Briefs
Record revenues
SUEZ Canal revenues are expected to reach some $3 billion in 2004. The canal has benefited from increased traffic due to high oil prices over the past two years which have made it cheaper for ships to go through Suez than sail around South Africa.
Suez Canal Authority Chairman Ahmed Fadel told AP that the Canal has also benefited from the boom in global trade with China. The tonnage of ships passing through the Canal, going to, or coming from, China, grew 34 per cent in 2003, to reach nearly 53 million tonnes just under 10 per cent of the total annual tonnage of 549 million tonnes.
Only 2.1 per cent of the canals $2.6 billion in revenues for 2003 came from warships heading towards the conflict in Iraq, Fadel said.
So far this year, the canal has made $2.5 billion. In October alone, it netted a record- breaking $268 million.
The chairman said that the canal could sustain that kind of increased revenue if it widened its basin to take on bigger ships, and kept its fee structure competitive.
CASE up
THE CAIRO and Alexandria stock exchanges most active companies index (CASE30) recorded its highest ever level last week. Backed by active telecom and banking sector stocks, the CASE30 closed at 2336.4 points.
Led by Orascom Telecom (OT), the telecom sector contributed to the record performance with an increasing demand on shares. OT ended the session at LE218 in anticipation of the release of its results for the first nine months of the current fiscal year.
Expectations surrounding National Societé Generale Banks results also added to the markets positive mood, and pushed the entire banking sector forward.
Another contributor was Orascom Construction Industries (OCI), which cornered 14 per cent of overall market transactions during last weeks trading. OCIs investors were pleased with news that the company had acquired a 50 per cent stake in a Pakistani cement firm.
Launched in January 1998, the CASE comprises the markets 30 most active stocks
FEMIP experts verdict
THE DEVELOPMENT of water, sanitation and transportation services topped the agenda of some 100 experts who came together in late October for the second experts committee of the Facility for Euro- Mediterranean Investment and Partnership (FEMIP) in Amsterdam. The experts committee puts forward recommendations to FEMIPs ministerial committee, made up of the economy and finance ministers of EU and Mediterranean Partner Countries (MPCs).
The experts called for the creation of a Euro-Med Transport Network, and more private sector involvement in the management of water, sanitation and transport services.
Dutch Finance Minister Gerrit Zalm told participants that FEMIPs primary objective was developing a better business climate. The challenge is to reduce the cost of doing business through regulatory reforms that will enhance the quality of the investment climate. This can increase annual economic growth by up to two per cent.
One of the key prerequisites for sustainable growth, according to Philippe de Fontaine Vive, the European Investment Bank vice- president in charge of FEMIP, is the development and management of effective water resources.

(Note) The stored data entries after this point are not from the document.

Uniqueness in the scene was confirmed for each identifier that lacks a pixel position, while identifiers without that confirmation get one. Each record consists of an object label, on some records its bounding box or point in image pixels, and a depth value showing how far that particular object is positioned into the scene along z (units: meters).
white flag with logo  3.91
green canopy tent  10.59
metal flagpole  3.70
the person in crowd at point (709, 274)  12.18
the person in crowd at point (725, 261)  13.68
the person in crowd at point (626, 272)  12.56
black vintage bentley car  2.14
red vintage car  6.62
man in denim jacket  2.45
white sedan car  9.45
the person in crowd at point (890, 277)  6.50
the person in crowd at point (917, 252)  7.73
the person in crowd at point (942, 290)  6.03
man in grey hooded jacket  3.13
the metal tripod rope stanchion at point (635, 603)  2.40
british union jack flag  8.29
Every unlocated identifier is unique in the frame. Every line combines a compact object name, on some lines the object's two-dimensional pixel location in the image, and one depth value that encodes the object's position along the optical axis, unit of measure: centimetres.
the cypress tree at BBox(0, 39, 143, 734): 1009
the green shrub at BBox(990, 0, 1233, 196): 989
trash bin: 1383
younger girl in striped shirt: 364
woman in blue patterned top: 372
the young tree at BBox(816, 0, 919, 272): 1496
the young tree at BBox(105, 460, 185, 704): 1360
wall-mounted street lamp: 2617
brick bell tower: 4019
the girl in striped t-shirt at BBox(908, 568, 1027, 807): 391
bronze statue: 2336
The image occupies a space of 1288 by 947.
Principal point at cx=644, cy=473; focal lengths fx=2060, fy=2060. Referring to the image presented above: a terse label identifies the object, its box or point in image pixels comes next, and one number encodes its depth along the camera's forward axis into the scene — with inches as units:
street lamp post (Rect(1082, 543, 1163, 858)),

In the meantime, the financing of an expanded transport network, designed to strengthen economic, social and cultural ties between the two shores of the Mediterranean, represents a significant opportunity for cooperation between all the financial institutions active in the region, he said.
FEMIPs lending in 2003 and 2004 was around 2 billion euros, of which some 50 per cent are for the private sector. Since 1995, out of a total of 11.5 billion euros of lending to MPCs, environmental lending amounted to some 2.4 billion euros (21 per cent of lending for this period). Half of that goes to water and sanitation. Lending for transport projects, meanwhile, also totalled 2.4 billion euro.
FEMIPs next ministerial meeting is scheduled for next year in Morocco.
Mobile gains
VERY FEW of the world's mobile operators can match the earning margins realised in the Middle East and North Africa (MENA) region. According to a new Pyramid Research report entitled Middle East & North Africa Mobile Benchmarks, profit margins for the region's mobile operators average nearly 60 per cent, with some reaching upwards of 80 per cent.
According to Pyramid Research analyst Jonas Lindblad, by 2008, there will be 100 million mobile subscribers in the region, up from the current 45 million, with five mobile operators exceeding $1 billion in revenue. Several operators in the MENA region have leveraged their market exclusivity by minimising costs through limited marketing and network maintenance.
However, Lindblad argues, "over the long term, competition will push margins towards the global average, as monopoly operators will have limited opportunity to keep their cost base at its currently low level."
Lindblad points out that the greatest "cost savings are realised through integrated fixed/ mobile operations," as almost all of MENA's top performers in terms of margins are integrated mobile/fixed incumbents.
The currently high profit margins imply huge room for further growth in terms of subscribers and revenue; in spite of the large number of licences recently issued, there are also more in the pipeline. "Several second- and third-licence operators will rise to the top of the region's mobile rankings," Lindblad said.